▶ Page:
—————

# Weatherizing my log hive



## WWW (Feb 6, 2011)

That is the most amazing thing I have seen in a while, well done.


----------



## mmmooretx (Jun 4, 2012)

Very cool and imaginative!


----------



## Solarbeez (Apr 20, 2012)

Thanks...
If it gets them through the winter, I'll be very happy. 
I'm thinking about a bigger log hive for next year and of course I'll get it carved. I've looked at lots of wood carvings on google, but just can't find the one that 'pops.' Maybe I'll have two faces carved because I want it about 8 feet tall, so it'll need more than one opening. If you spot any cool faces, send them my way.
Thanks,
Pat


----------



## mmmooretx (Jun 4, 2012)

I think an Native American Totem Pole hive would be appropriate for your area, fit your size desire and bee very cool.
Just a thought.


----------



## Solarbeez (Apr 20, 2012)

mmmooretx said:


> I think an Native American Totem Pole hive would be appropriate for your area, fit your size desire and bee very cool.
> Just a thought.


That's a brilliant idea. I'll run that by Brian Vorwaller, chainsaw carver extraordinaire, for his thoughts on it.
Pat


----------

—————

▶ Stored rows:
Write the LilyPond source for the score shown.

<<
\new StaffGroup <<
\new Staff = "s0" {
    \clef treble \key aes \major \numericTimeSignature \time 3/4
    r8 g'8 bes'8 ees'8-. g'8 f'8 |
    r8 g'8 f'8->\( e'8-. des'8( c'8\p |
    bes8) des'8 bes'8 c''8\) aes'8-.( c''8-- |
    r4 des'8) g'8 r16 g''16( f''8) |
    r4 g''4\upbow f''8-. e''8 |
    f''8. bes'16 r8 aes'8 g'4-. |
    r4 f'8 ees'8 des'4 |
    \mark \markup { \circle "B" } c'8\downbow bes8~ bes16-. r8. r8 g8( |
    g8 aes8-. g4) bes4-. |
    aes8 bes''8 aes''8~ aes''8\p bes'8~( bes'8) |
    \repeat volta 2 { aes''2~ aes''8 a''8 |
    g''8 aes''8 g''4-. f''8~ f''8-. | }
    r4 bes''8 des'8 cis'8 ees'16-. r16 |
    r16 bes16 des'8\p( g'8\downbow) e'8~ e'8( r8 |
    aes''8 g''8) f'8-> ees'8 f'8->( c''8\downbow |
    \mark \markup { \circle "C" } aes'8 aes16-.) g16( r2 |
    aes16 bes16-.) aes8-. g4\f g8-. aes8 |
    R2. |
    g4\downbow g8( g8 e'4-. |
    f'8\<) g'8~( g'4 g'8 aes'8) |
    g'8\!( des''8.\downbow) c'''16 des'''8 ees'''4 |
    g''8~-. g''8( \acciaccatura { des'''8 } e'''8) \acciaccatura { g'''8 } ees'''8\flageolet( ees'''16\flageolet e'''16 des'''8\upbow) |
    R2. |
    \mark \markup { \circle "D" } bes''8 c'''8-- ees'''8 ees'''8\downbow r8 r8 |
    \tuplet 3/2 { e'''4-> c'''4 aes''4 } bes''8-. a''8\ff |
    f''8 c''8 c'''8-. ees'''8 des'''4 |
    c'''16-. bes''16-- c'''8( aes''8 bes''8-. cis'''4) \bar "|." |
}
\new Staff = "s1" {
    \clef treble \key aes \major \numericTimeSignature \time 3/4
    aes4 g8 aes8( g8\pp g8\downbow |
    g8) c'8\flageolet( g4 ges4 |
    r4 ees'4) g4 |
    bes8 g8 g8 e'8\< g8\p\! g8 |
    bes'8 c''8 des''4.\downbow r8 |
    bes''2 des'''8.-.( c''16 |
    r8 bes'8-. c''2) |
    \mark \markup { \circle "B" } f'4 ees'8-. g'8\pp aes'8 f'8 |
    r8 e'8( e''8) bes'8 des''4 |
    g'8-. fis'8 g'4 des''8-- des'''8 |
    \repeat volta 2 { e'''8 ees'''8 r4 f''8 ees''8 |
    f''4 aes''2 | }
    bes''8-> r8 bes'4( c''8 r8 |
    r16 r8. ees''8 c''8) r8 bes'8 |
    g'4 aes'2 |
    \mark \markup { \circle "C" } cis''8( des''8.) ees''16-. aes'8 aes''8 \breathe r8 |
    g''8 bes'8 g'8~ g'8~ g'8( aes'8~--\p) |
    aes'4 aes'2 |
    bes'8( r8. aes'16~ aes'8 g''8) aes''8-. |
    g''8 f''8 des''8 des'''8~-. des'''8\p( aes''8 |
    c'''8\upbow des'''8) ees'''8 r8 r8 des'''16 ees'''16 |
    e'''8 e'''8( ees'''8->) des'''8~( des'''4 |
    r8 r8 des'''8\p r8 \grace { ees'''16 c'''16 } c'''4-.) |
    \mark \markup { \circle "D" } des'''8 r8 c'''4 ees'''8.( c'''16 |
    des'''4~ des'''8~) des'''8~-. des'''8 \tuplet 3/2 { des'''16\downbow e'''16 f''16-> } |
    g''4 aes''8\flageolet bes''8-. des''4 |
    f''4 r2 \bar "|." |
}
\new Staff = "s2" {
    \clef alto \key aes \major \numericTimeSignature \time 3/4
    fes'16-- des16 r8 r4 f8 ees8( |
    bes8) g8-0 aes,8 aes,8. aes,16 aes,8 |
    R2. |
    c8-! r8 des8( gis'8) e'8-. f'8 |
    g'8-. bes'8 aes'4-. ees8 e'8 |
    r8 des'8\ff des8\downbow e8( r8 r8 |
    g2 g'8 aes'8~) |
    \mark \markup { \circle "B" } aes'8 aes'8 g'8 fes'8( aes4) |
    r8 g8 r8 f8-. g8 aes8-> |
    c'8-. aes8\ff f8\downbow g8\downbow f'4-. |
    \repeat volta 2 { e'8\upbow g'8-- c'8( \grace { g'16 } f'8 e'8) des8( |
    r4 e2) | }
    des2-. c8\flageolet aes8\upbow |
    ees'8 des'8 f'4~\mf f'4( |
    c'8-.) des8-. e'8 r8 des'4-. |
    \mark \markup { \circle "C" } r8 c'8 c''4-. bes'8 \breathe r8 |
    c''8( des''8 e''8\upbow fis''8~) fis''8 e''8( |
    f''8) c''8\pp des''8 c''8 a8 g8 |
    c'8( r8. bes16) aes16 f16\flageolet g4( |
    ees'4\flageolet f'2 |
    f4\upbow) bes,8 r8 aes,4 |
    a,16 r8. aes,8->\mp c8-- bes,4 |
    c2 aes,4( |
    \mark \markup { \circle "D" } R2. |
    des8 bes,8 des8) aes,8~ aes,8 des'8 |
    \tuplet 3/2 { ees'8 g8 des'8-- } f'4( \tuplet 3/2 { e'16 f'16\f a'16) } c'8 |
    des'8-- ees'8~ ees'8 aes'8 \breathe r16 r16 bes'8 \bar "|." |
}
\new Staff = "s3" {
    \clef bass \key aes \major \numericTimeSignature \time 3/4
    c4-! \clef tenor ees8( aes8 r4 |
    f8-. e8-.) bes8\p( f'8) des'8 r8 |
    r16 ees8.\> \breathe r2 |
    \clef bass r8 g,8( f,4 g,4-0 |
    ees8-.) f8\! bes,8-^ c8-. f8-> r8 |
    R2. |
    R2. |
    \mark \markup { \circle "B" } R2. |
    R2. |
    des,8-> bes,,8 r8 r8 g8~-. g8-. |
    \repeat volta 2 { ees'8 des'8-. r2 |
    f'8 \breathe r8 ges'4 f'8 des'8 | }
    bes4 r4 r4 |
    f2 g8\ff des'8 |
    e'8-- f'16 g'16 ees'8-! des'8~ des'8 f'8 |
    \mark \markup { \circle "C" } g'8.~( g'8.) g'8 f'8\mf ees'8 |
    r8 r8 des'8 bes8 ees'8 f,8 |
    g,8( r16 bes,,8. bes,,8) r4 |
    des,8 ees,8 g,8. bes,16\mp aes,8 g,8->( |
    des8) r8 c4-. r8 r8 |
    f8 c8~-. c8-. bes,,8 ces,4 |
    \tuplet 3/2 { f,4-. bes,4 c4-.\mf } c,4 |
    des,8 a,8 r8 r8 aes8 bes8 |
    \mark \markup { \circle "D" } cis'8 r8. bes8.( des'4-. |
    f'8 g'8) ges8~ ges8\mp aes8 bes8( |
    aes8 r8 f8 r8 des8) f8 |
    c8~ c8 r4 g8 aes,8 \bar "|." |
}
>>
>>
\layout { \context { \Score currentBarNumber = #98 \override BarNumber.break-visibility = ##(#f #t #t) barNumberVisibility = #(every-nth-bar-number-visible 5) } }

—————

▶ Exercise requirements:
- 1) Using the thread, answer these:
(a) About how tall does Pat want next year's log hive to be?
(b) What kind of hive does mmmooretx suggest?
(c) Whom does Pat plan to ask about that suggestion?
- 2) Return the part of the thread from "If it gets them" to "them my way.", copied word for word.

▶ Responses by task:
- 1)
(a) About 8 feet tall.
(b) A Native American Totem Pole hive.
(c) Brian Vorwaller, a chainsaw carver.

- 2)
If it gets them through the winter, I'll be very happy. 
I'm thinking about a bigger log hive for next year and of course I'll get it carved. I've looked at lots of wood carvings on google, but just can't find the one that 'pops.' Maybe I'll have two faces carved because I want it about 8 feet tall, so it'll need more than one opening. If you spot any cool faces, send them my way.